Oh good grief... That thread has nothing to do with this. I haven't seen one person say that they wouldn't have discussed the situation with the teacher, just that OP went overboard by running to the principal without speaking to the teacher first. That thread got closed, and getting your digs in here because you can't do it there is sad.
 
Are you kidding me!!! We must not read the same board, there are teacher bashing threads on here all the time. It seems to be a sport for some people.

I have seen those. And it seems to me that most of the ones that are bashing teachers are usually about teacher's pay, days off or the lack there of, etc.

Most of the time if a thread starts about a kid's problems about a teacher end up bashing the kid and/or the parent.

Things do happen that are not the kid's fault.

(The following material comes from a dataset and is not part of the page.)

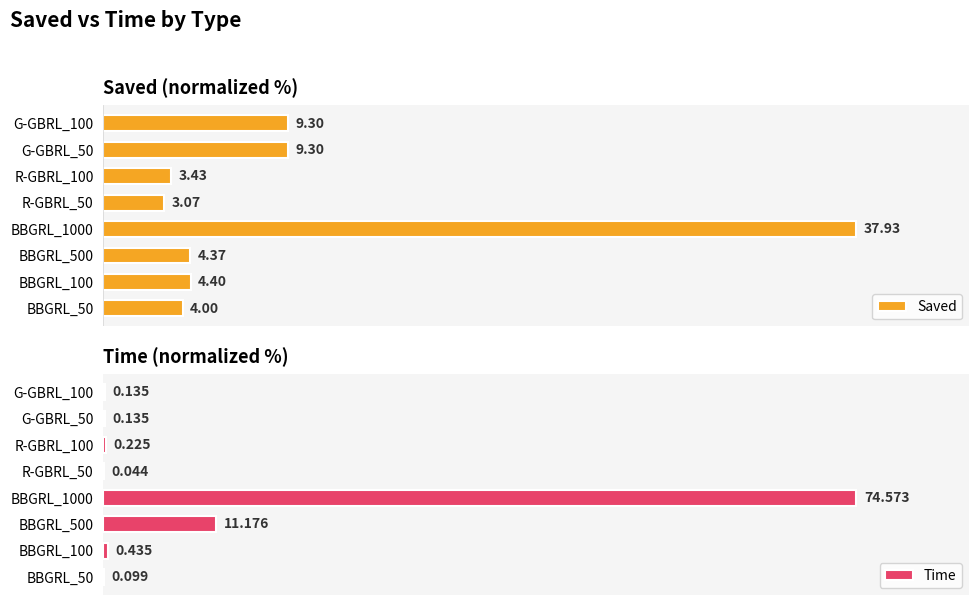

Between R-GBRL_50 and G-GBRL_50, which series saw the biggest shift?

Saved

Things do happen that requires a parent to get involved.

And way too many people don't believe something the OP says based on whether they have ever seen it happen. Just because something does not happen in your school does not mean it doesn't happen. Kids switch classes all the time due to parent requests at our community elementary school. Its a small school, everyone knows everyone. The parent request a change for one reason or another and it happens.
 
OP, there is one thing you will find here. It is almost always your kid's fault. Rarely is there a thread about a kid's problem at school that anyone says "Oh, yeah, BAD teacher". And even when other teachers are appalled by a teacher's actions, others will stand by their assertion that its the kid not the teacher.
When you were a kid, if you came home and told your parents your teacher was mean or embarrassed you, what would their response be? I'm guessing they would side with the teacher.

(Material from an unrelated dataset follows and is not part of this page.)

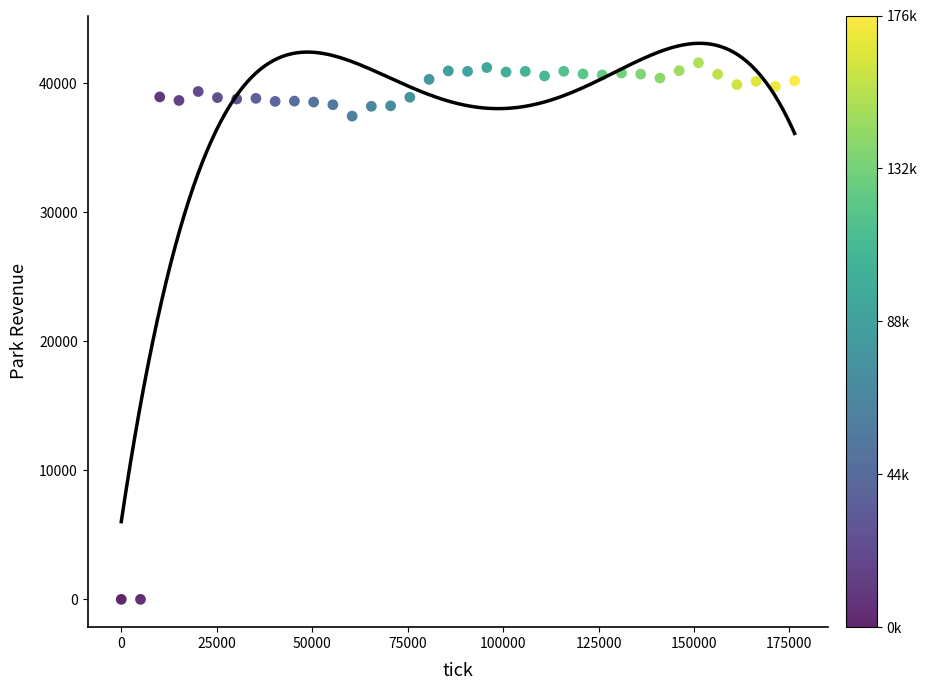

What Y value in the scatter plot is closest to 20790?

37445.1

That being said, while some have said displaying the grades was OK, there have been plenty of people saying the teacher shouldn't have (displayed the grades), BUT the OP still over reacted.
 
When you were a kid, if you came home and told your parents your teacher was mean or embarrassed you, what would their response be? I'm guessing they would side with the teacher.

That being said, while some have said displaying the grades was OK, there have been plenty of people saying the teacher shouldn't have (displayed the grades), BUT the OP still over reacted.

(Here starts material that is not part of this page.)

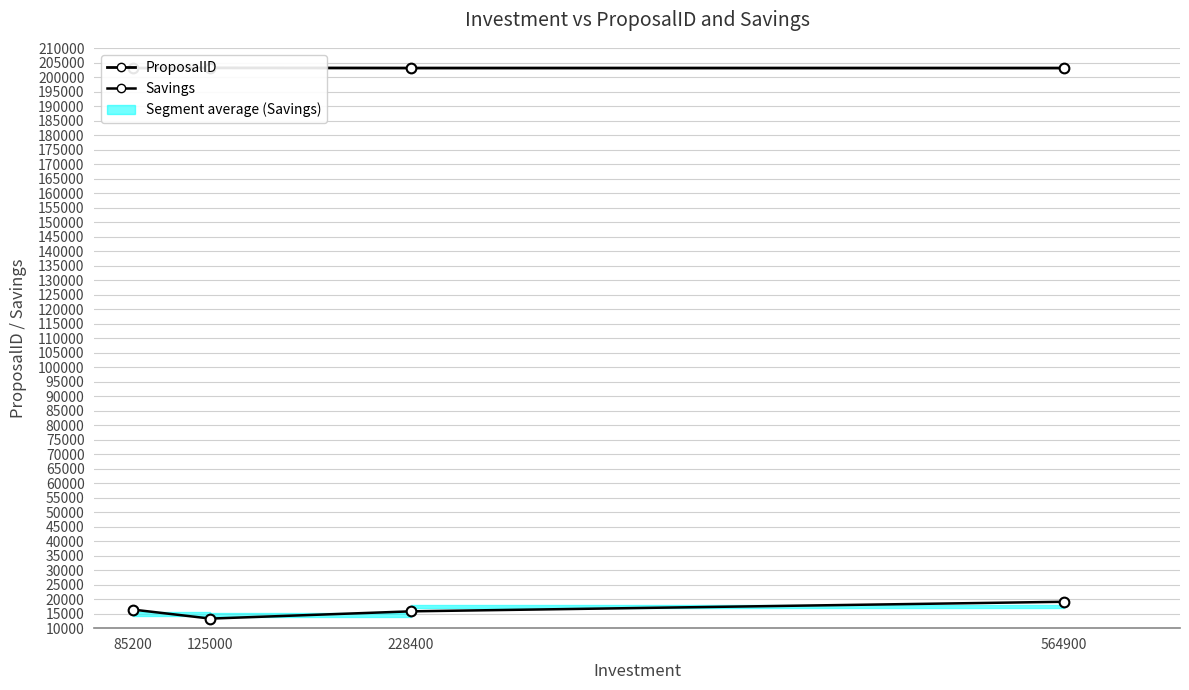

Where is the first local minimum for Savings?

125000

Not necessarily. I had a PE teacher that disliked me for some reason in 6th grade. First they gave me some suggestions on how to handle it, then they talked to the teacher and the principal. Finally, there was one last straw when she said something very hurtful to me. My dad did the same thing the OP did, he stormed into the principal's office and told him that I would be moved from the PE class that day. After that day, I had a study hall with the high school kids during that class time. And I also learned the very valuable lesson that when the chips were down my Dad was ALWAYS on my side and he always had my back.

I don't believe in whole heartedly siding with anyone from the get go. There is usually some truth to what your kids say. Find the happy medium. And if your child needs you to be there to stick up for them, you should be. Its called parenting.

Its not only not "ok" to display grades it is illegal. Which may be the reason the principal was so agreeable to switch her son's class.

None of us can say she overreacted unless we know everything that has gone on between her son, herself and the teacher. It could have just been the proverbial straw and the thing that made it all come to a head. Just like the final thing that PE teacher said to me was for my dad.